A stereotype too far? Reading artworks from gay male perspectives, however, can risk occupying a two-dimensional or prejudicial view on the gay male experience. That to be gay, or resort to same-sex love or desire while at sea, is some sort of default or secondary option to being heteronormative. A lesser option perhaps, stigmatised in the lusty sailor trope.

Presumed or weaponised homoeroticism for comedic effect masks a deeper and more nuanced experience of gay male life that contemporary audiences expect today – one that includes homo-affectionate friendship, romantic connection, and intersectional identity.

Seen within the Government Art Collection, another work by Bernard Hailstone offers a fascinating counterpoint in consideration to the artist we began with, Henry Marvell Carr.

Able-Seaman David Addison, Trawlerman

Able-Seaman David Addison, Trawlerman c.1943–1945

Bernard Hailstone (1910–1987)

Government Art Collection

Able Seaman David Addison, Trawlerman arguably breaks the binary of male presenting sailors and is rife with ambiguity and coded messages.
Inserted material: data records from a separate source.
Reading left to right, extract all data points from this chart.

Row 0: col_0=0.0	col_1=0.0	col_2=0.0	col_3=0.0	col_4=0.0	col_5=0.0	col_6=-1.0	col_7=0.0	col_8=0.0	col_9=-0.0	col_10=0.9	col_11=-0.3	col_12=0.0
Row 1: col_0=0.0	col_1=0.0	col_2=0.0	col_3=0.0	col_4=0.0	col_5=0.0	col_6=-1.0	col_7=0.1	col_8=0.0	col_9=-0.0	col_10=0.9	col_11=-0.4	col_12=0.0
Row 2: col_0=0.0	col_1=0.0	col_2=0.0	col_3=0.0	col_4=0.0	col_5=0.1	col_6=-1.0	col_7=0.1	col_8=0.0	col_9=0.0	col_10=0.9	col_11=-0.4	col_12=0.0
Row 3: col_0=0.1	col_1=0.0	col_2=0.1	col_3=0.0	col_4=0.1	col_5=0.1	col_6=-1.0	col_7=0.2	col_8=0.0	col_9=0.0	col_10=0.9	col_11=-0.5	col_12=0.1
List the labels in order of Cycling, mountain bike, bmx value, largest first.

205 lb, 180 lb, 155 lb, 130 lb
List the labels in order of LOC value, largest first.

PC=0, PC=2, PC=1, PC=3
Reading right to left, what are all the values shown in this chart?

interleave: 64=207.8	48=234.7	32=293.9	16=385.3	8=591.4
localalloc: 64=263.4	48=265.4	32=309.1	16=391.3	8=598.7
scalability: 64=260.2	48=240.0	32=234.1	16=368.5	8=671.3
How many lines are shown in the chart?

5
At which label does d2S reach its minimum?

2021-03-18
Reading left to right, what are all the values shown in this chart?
Addison presents to us without the macho bravado – no disciplined stance or flexing or his body.

Instead, curving lines make up an almost rakish form. A sensibility of poised consideration greets us, elegant and curated lines of the form are both strong yet not overly masculine. The wedding ring however is unmistakable and prominent. A queer sensibility radiates from this image – markedly male and maritime, yet beyond an aggressive heterosexual stereotype.

As the queer association with sailors endures, so too does its artwork. The UK's partial decriminalisation of homosexuality in 1967 is exactly contemporary with this depiction of Sailors by Erich Kondrak.

Sailors

Sailors 1967

Erich Kondrak (1932–1995)

Glyndebourne Archive Collection

Both anonymous figures are costume designs for sailors from Glyndebourne's opera production of Francesco Cavalli's L'Ormindo. These bold and perhaps fetishised male forms arguably demonstrate that ultimately the queer iconography of the sailor continues – adapting with queerness as both evolve. Perhaps in its endurance, we find its relevancy?